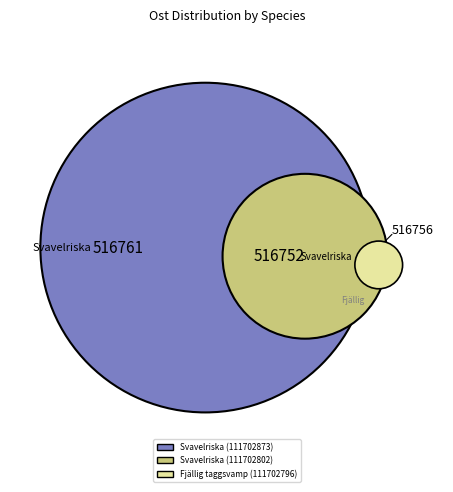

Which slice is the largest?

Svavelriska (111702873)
...
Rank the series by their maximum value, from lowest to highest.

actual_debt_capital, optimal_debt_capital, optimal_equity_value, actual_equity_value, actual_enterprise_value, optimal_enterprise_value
* * *
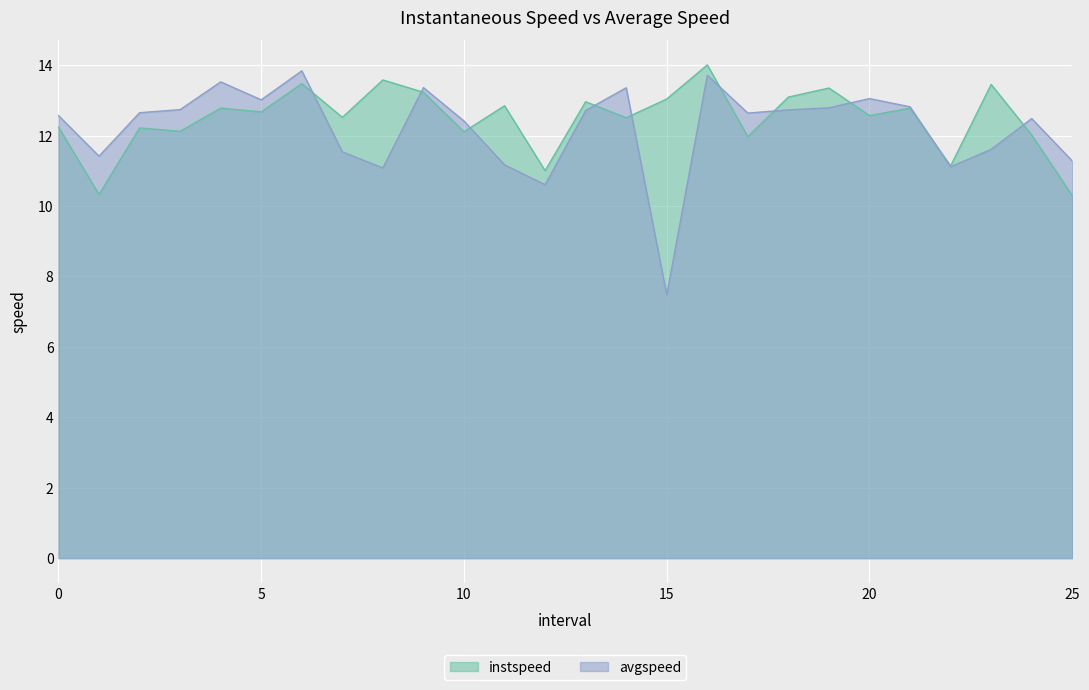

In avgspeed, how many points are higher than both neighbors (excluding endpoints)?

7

### To do
Can you copy out the data verbatim, starting at the line containing "Which slice is the largest?" and ending at the line containing "Svavelriska (111702873)", both lines included?

### Reply
Which slice is the largest?

Svavelriska (111702873)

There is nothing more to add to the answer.